Students evaluate their own performance
Students are also asked to turn that critical perspective on their own contributions to learning environments. This emphasis on students' self-evaluation appeared in Geoffrey Chases account of curricular revision, in which students were prompted to assess "their own progress and commitment" as well as the course and instruction (53).
Similarly, while promoting student-centered teaching methods, Jane Hindman incorporated questions about students’ own performance within instructor evaluations—an improvement of validity as well as a rhetorical strategy:
By requiring students to consider their own functioning in the classroom as well as their teacher's capacity to facilitate their learning, this evaluative instrument should yield teaching effectiveness scores that prize [the program's focus on] student-centered learning.
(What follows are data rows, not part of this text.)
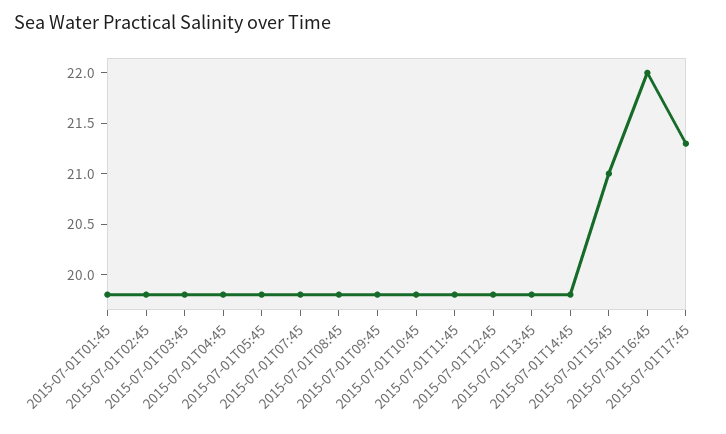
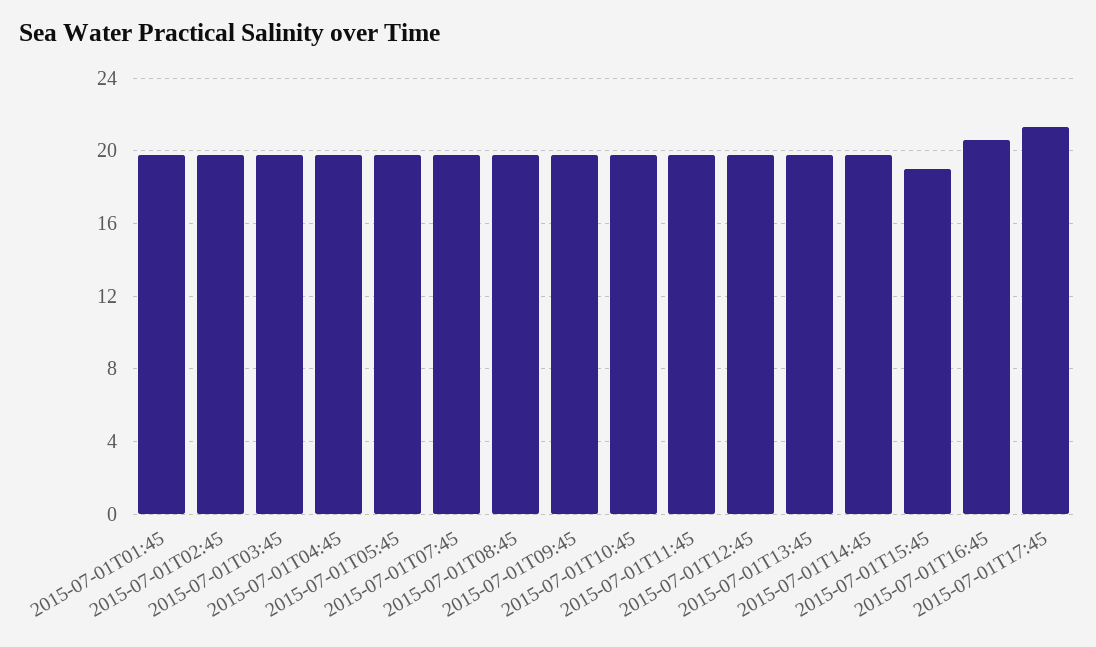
2015-07-01T15:45: 21 -> 19
2015-07-01T16:45: 22 -> 20.5

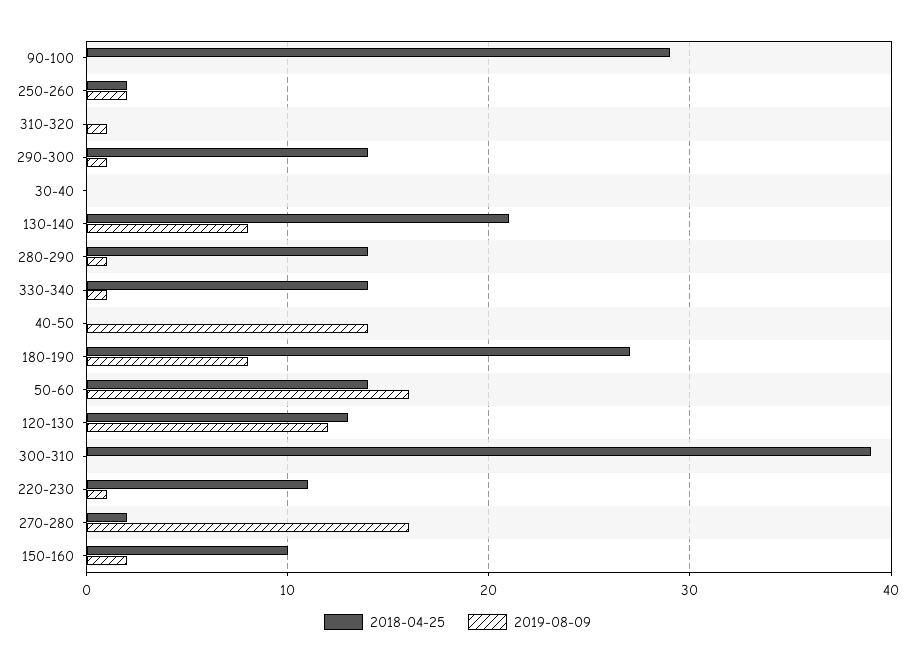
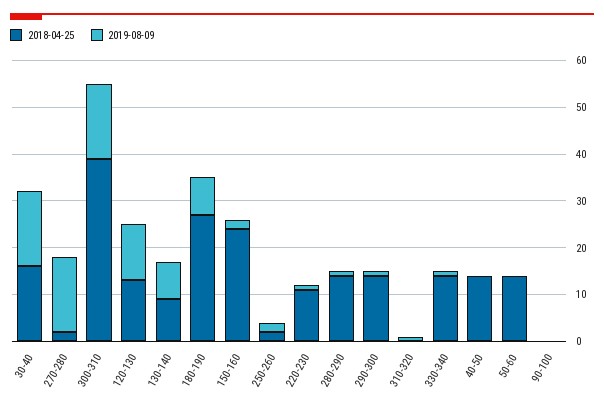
2018-04-25, 90-100: 29 -> 0
2018-04-25, 30-40: 0 -> 15
2019-08-09, 30-40: 0 -> 15
2018-04-25, 130-140: 21 -> 10
2018-04-25, 40-50: 0 -> 15
2019-08-09, 40-50: 14 -> 0
2019-08-09, 50-60: 16 -> 0
2019-08-09, 300-310: 0 -> 15
2018-04-25, 150-160: 10 -> 25

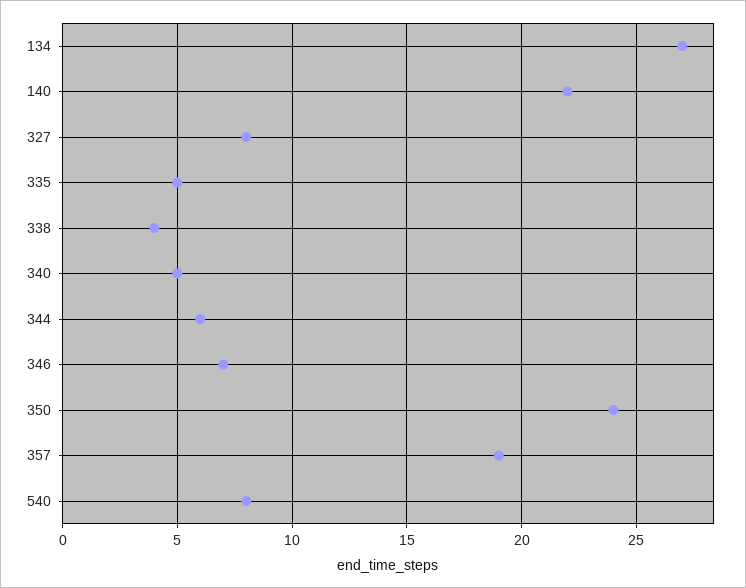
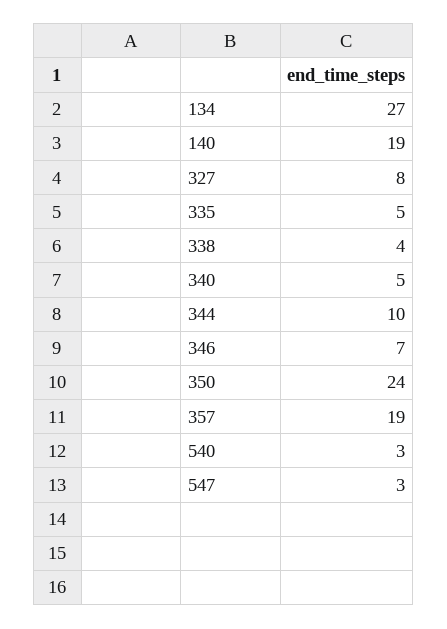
140: 22 -> 19
344: 6 -> 10
540: 8 -> 3
547: none -> 3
In addition, its original and provocative questions initiate efforts to reshape students' attitudes about their instructors and their educational experiences. (20)
Hindman's survey also asked students to reflect on the evaluation form itself; responses suggested students' willingness to reconsider their own evaluative criteria and provide feedback on the program's evaluative instruments.
Students collaborate on course improvements
At the course level, students' active engagement was the focus of Darsie Bowden's "Small Group Instructional Diagnosis: A Method for Enhancing Writing Instruction." In the SGID method, "both teachers and students provide input and receive feedback about their course through interviews that take place at midterm—in time to make changes in the quality of classroom interaction" (117). To minimize risk, this process of small-group and whole-class discussions was aided by a facilitator and managed independently of the program director.
As Bowden reports, these collective discussions led to practical benefits, but they also prompted students to debate "the relative merits and drawbacks of their own criticisms and suggestions" (120). She remarks upon students' positive response to the process, which gave them "a strong sense that they do indeed have some significant influence on their intellectual growth and development in the class" (123). At this level of specificity, both instructors and students, as well as the programs that house them, may reap immediate and potentially lasting benefits from students' participation in faculty development.